■ TASK DETAILS
Could you retype every line below exactly, omitting the images?

■ TASK DATA

=== Begin Enclosure ===

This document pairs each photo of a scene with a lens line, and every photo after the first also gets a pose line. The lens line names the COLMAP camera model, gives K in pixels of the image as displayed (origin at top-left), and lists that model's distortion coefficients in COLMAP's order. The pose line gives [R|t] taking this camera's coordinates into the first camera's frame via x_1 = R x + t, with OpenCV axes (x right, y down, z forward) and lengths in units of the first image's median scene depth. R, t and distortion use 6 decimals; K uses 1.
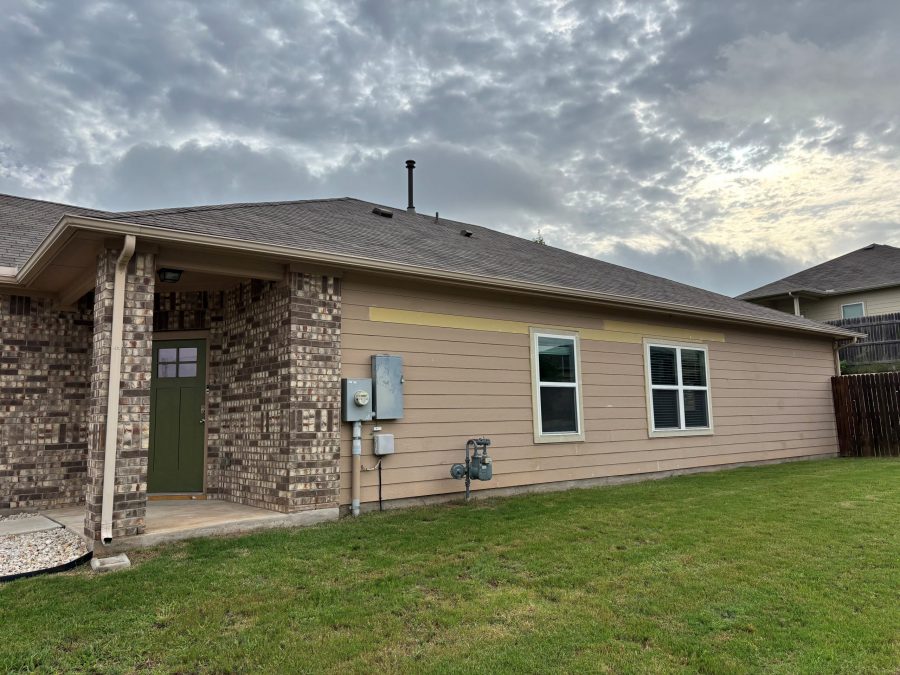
lens RADIAL K [[679.1, 0, 450.0], [0, 679.1, 337.5], [0, 0, 1]] dist [0.028058, -0.008546]
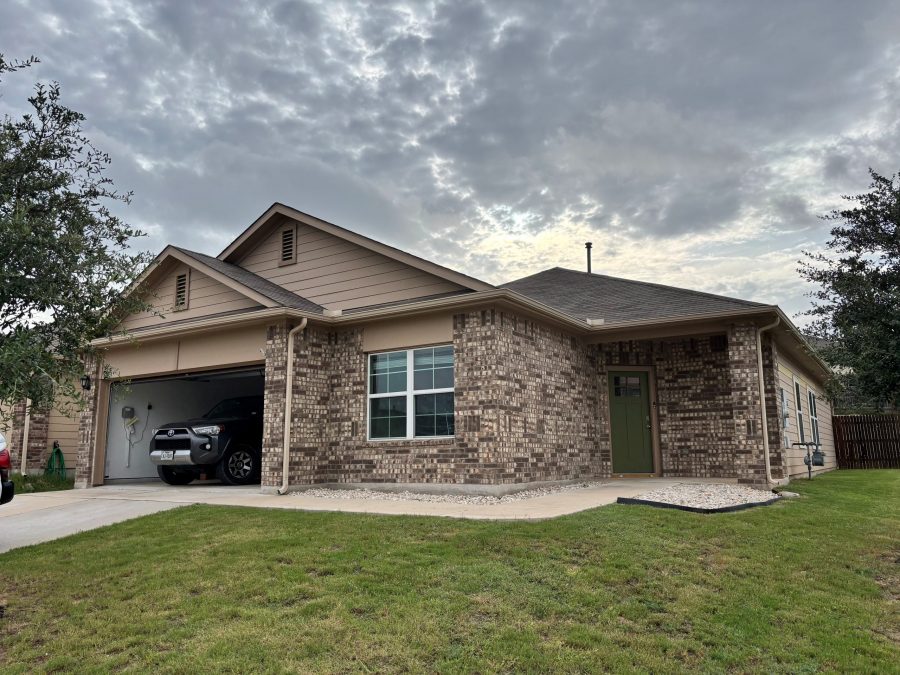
lens RADIAL K [[699.3, 0, 450.0], [0, 699.3, 337.5], [0, 0, 1]] dist [0.042354, -0.031051]
pose [[0.946729, 0.068377, 0.314689, -1.501308], [-0.049098, 0.996422, -0.068795, 0.064497], [-0.318267, 0.049680, 0.946698, -0.403680]]
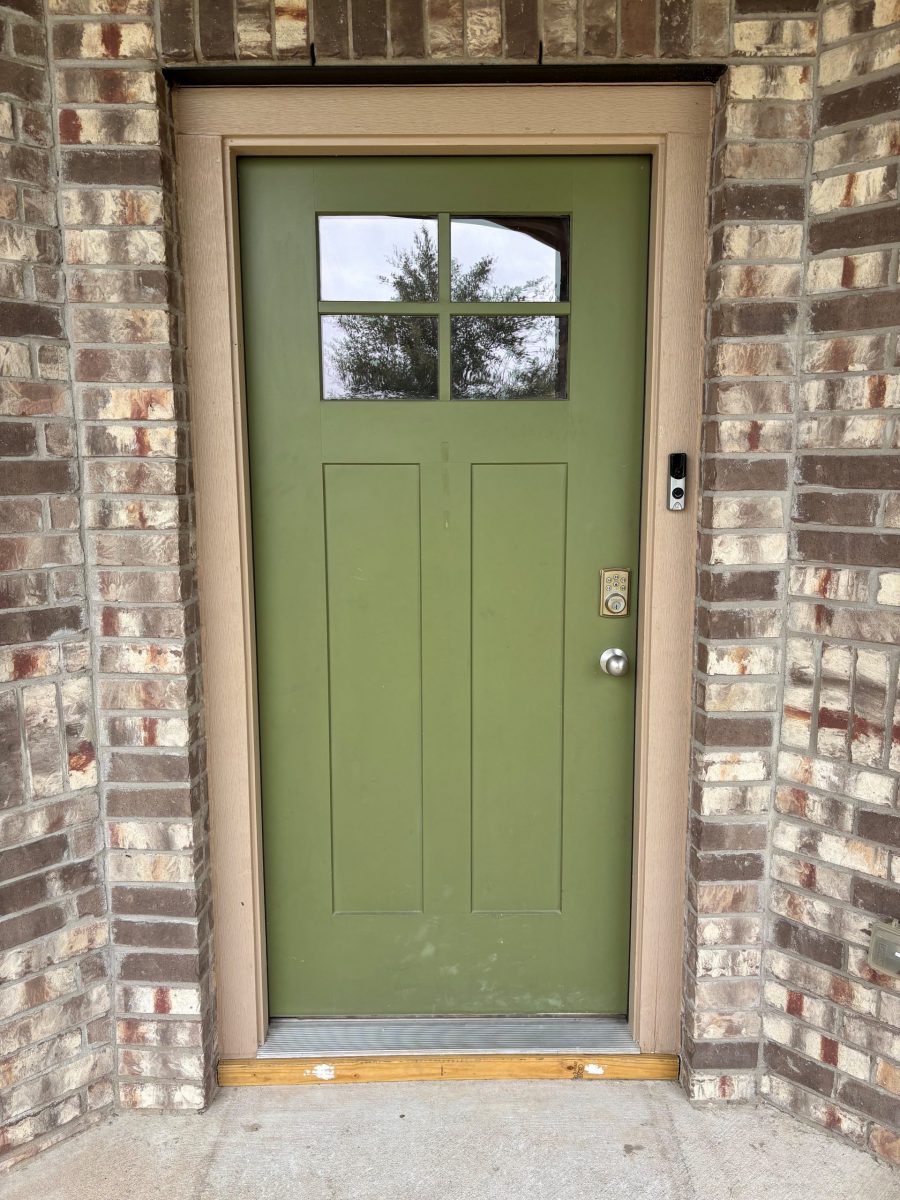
lens RADIAL K [[932.4, 0, 450.0], [0, 932.4, 600.0], [0, 0, 1]] dist [0.042354, -0.031051]
pose [[0.991360, -0.005716, 0.131042, -0.509877], [-0.030159, 0.962349, 0.270138, 0.051967], [-0.127652, -0.271756, 0.953862, 0.912486]]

=== End Enclosure ===

■ SOLUTION TO THIS PROBLEM
This document pairs each photo of a scene with a lens line, and every photo after the first also gets a pose line. The lens line names the COLMAP camera model, gives K in pixels of the image as displayed (origin at top-left), and lists that model's distortion coefficients in COLMAP's order. The pose line gives [R|t] taking this camera's coordinates into the first camera's frame via x_1 = R x + t, with OpenCV axes (x right, y down, z forward) and lengths in units of the first image's median scene depth. R, t and distortion use 6 decimals; K uses 1.
lens RADIAL K [[679.1, 0, 450.0], [0, 679.1, 337.5], [0, 0, 1]] dist [0.028058, -0.008546]
lens RADIAL K [[699.3, 0, 450.0], [0, 699.3, 337.5], [0, 0, 1]] dist [0.042354, -0.031051]
pose [[0.946729, 0.068377, 0.314689, -1.501308], [-0.049098, 0.996422, -0.068795, 0.064497], [-0.318267, 0.049680, 0.946698, -0.403680]]
lens RADIAL K [[932.4, 0, 450.0], [0, 932.4, 600.0], [0, 0, 1]] dist [0.042354, -0.031051]
pose [[0.991360, -0.005716, 0.131042, -0.509877], [-0.030159, 0.962349, 0.270138, 0.051967], [-0.127652, -0.271756, 0.953862, 0.912486]]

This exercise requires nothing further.